Bloco de texto
--------------------------------

Agitação popular e ódio de classe

João Vilela

No limite, o chamado “fator subjetivo” pode ser resumido em duas coisas simples:  formação teórica e consciência da própria força. A falta de condições subjetivas numa fase em que as condições objetivas tornam o socialismo a única saída para os problemas da humanidade (a não ser nas cabeças onde a ilusão mecânica do etapismo continua a pesar) é de se explicar por estes dois motivos:   não foi feito um devido trabalho de esclarecimento, não foram organizadas forças que permitam aspirar à vitória sobre a burguesia. Como as duas coisas são uma e a mesma, posto que – como sabemos desde as “Teses Sobre Feuerbach” de Marx – o proletariado colhe ensinamentos na praxis revolucionária e não sentado à mesa de uma sala de formação, e a praxis revolucionária só é possível com proletariado mobilizado para ela, os problemas do fator subjetivo resolvem-se a montante com agitação, a jusante com organização proletária, e em todo este processo com o papel insubstituível dos comunistas.

A questão da agitação coloca problemas difíceis de superar: como arrancar do torpor o gigante adormecido que é o proletariado? Como fazê-lo sentir a descarga de energia, o tremor eletrizante, a vontade irreprimível de agarrar o seu destino nas mãos com firmeza, e o guiar pelo caminho dos seus interesses, fazendo voar à estalada (ou da forma que for preciso) qualquer um que se meta no seu caminho? Não há, responderiam os habituais cultores da banalidade, nenhuma receita culinária sobre como trilhar esse caminho. Mas há exemplos da nossa vida quotidiana, que interpretados à luz da experiência histórica do movimento operário, nos auxiliam a compreender o que desata este torpor.

--------------------------------

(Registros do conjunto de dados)
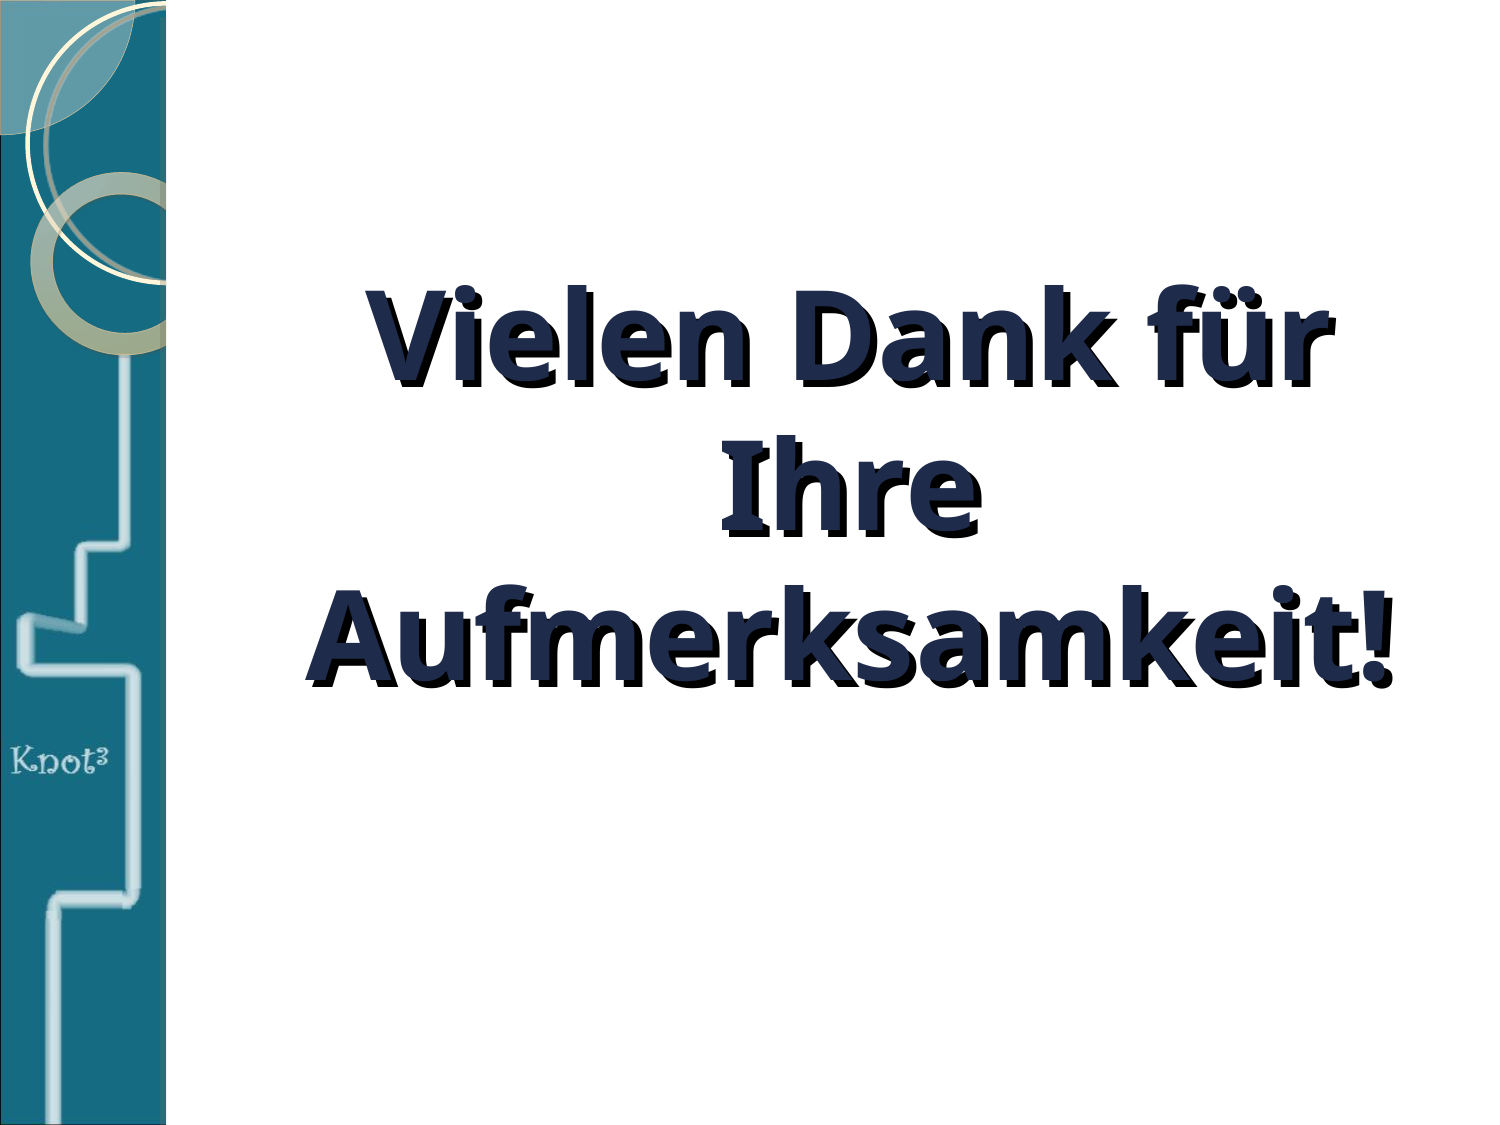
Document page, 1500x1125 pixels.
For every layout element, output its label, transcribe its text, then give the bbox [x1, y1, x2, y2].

picture [0, 11, 166, 1125]
picture [136, 0, 166, 4]
title Vielen Dank für Ihre Aufmerksamkeit! [234, 322, 1465, 639]
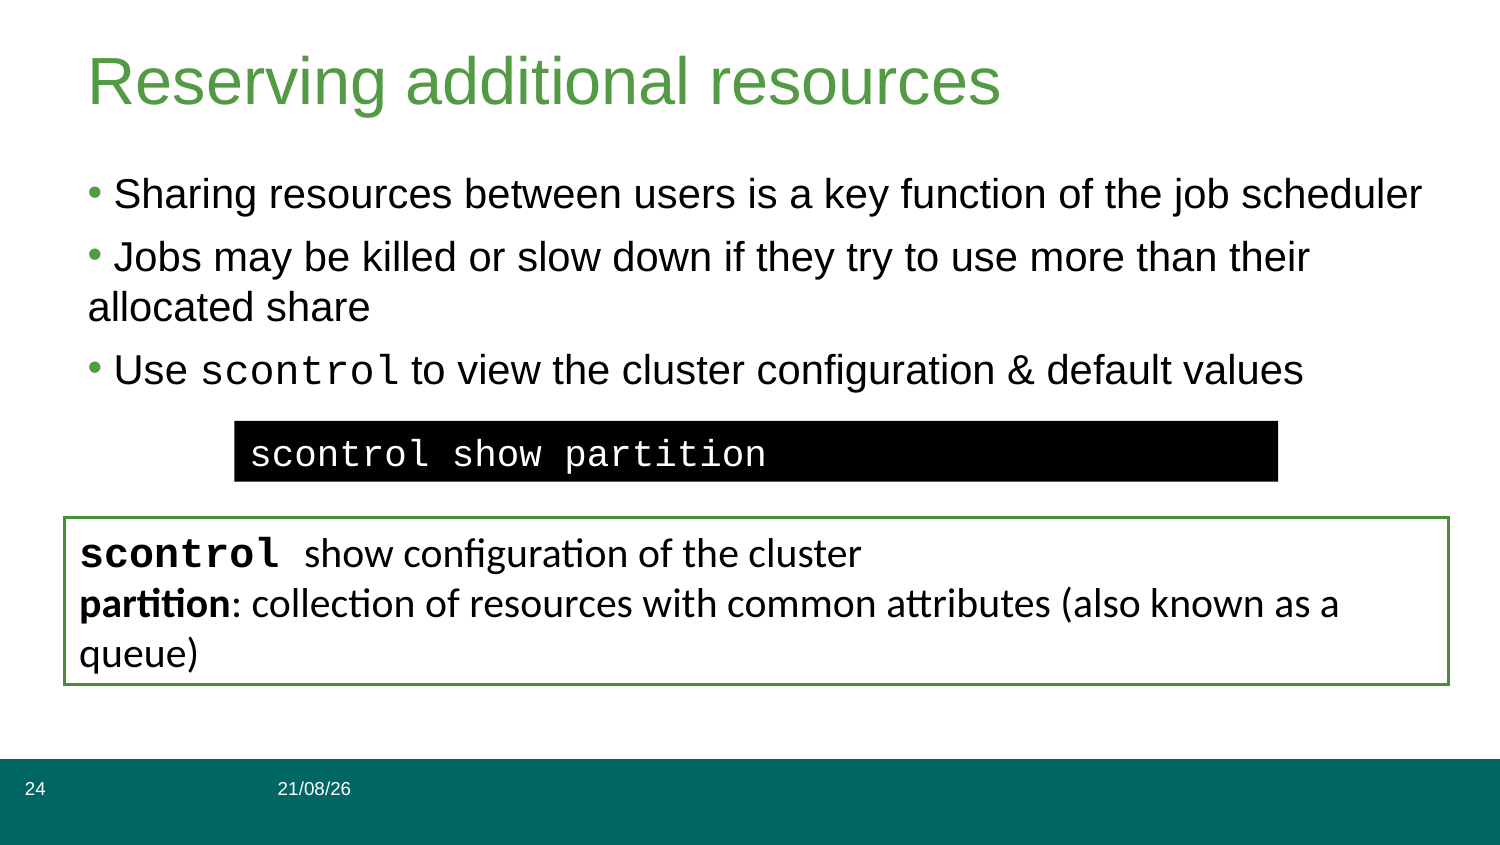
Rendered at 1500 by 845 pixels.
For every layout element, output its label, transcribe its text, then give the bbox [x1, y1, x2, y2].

text_box 19/03/19 [277, 776, 553, 799]
text_box scontrol show configuration of the cluster partition: collection of resources with common attributes (also known as a queue) [64, 517, 1449, 685]
text_box scontrol show partition [234, 420, 1279, 482]
text_box <number> [24, 776, 76, 799]
list Sharing resources between users is a key function of the job scheduler Jobs may be killed or slow down if they try to use more than their allocated share Use scontrol to view the cluster configuration & default values [87, 167, 1461, 394]
title Reserving additional resources [87, 37, 1426, 132]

--------------------------------

Instruções
1 > Indique se cada afirmação abaixo concorda com o texto sobre agitação popular. Responda sim ou não e cite as palavras exatas do texto que decidem cada caso.
(a) O fator subjetivo pode ser resumido em formação teórica e consciência da própria força.
(b) O proletariado aprende sobretudo sentado à mesa de uma sala de formação.
(c) O proletariado é comparado a um gigante adormecido.
2 > Edite o trecho do texto sobre agitação popular de "A questão da" até "desata este torpor.", trocando "torpor" por "marasmo".
A listagem não tem nenhuma ligação com o texto sobre agitação popular.

Respostas
1 >
(a) Sim: "formação teórica e consciência da própria força".
(b) Não: "o proletariado colhe ensinamentos na praxis revolucionária e não sentado à mesa de uma sala de formação".
(c) Sim: "o gigante adormecido que é o proletariado".

2 >
A questão da agitação coloca problemas difíceis de superar: como arrancar do marasmo o gigante adormecido que é o proletariado? Como fazê-lo sentir a descarga de energia, o tremor eletrizante, a vontade irreprimível de agarrar o seu destino nas mãos com firmeza, e o guiar pelo caminho dos seus interesses, fazendo voar à estalada (ou da forma que for preciso) qualquer um que se meta no seu caminho? Não há, responderiam os habituais cultores da banalidade, nenhuma receita culinária sobre como trilhar esse caminho. Mas há exemplos da nossa vida quotidiana, que interpretados à luz da experiência histórica do movimento operário, nos auxiliam a compreender o que desata este marasmo.